TASK TO COMPLETE
Transcribe verbatim every line from the line containing "Vierittämmekäänkin" to the end of the entries, including both endpoints. Output nothing beyond those lines.

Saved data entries
━━━

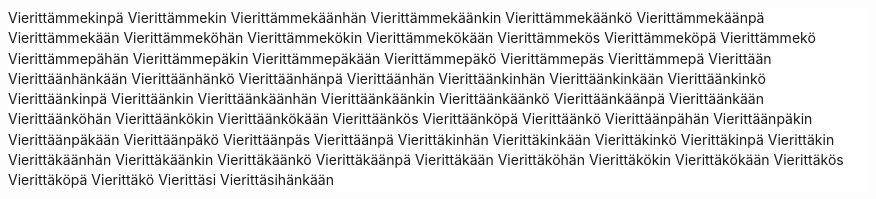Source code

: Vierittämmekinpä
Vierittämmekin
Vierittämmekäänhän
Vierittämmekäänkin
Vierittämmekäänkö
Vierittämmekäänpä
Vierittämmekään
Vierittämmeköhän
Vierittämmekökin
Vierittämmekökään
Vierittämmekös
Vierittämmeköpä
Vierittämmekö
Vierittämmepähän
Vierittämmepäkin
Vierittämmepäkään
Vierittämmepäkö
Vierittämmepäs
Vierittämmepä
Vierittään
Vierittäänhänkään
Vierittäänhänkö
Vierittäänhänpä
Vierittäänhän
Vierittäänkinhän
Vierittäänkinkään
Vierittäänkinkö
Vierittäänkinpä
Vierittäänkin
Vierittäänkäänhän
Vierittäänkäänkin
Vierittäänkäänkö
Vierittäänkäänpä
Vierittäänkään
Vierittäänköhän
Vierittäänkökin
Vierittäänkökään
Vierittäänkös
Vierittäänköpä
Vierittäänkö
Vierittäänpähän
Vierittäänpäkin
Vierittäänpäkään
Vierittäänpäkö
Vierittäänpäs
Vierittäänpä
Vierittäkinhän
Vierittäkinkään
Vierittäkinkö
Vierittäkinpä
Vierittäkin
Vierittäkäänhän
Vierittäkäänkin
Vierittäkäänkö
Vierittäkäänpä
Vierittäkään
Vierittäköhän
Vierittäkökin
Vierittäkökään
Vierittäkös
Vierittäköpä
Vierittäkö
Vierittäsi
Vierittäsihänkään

━━━

RESPONSE
Vierittämmekäänkin
Vierittämmekäänkö
Vierittämmekäänpä
Vierittämmekään
Vierittämmeköhän
Vierittämmekökin
Vierittämmekökään
Vierittämmekös
Vierittämmeköpä
Vierittämmekö
Vierittämmepähän
Vierittämmepäkin
Vierittämmepäkään
Vierittämmepäkö
Vierittämmepäs
Vierittämmepä
Vierittään
Vierittäänhänkään
Vierittäänhänkö
Vierittäänhänpä
Vierittäänhän
Vierittäänkinhän
Vierittäänkinkään
Vierittäänkinkö
Vierittäänkinpä
Vierittäänkin
Vierittäänkäänhän
Vierittäänkäänkin
Vierittäänkäänkö
Vierittäänkäänpä
Vierittäänkään
Vierittäänköhän
Vierittäänkökin
Vierittäänkökään
Vierittäänkös
Vierittäänköpä
Vierittäänkö
Vierittäänpähän
Vierittäänpäkin
Vierittäänpäkään
Vierittäänpäkö
Vierittäänpäs
Vierittäänpä
Vierittäkinhän
Vierittäkinkään
Vierittäkinkö
Vierittäkinpä
Vierittäkin
Vierittäkäänhän
Vierittäkäänkin
Vierittäkäänkö
Vierittäkäänpä
Vierittäkään
Vierittäköhän
Vierittäkökin
Vierittäkökään
Vierittäkös
Vierittäköpä
Vierittäkö
Vierittäsi
Vierittäsihänkään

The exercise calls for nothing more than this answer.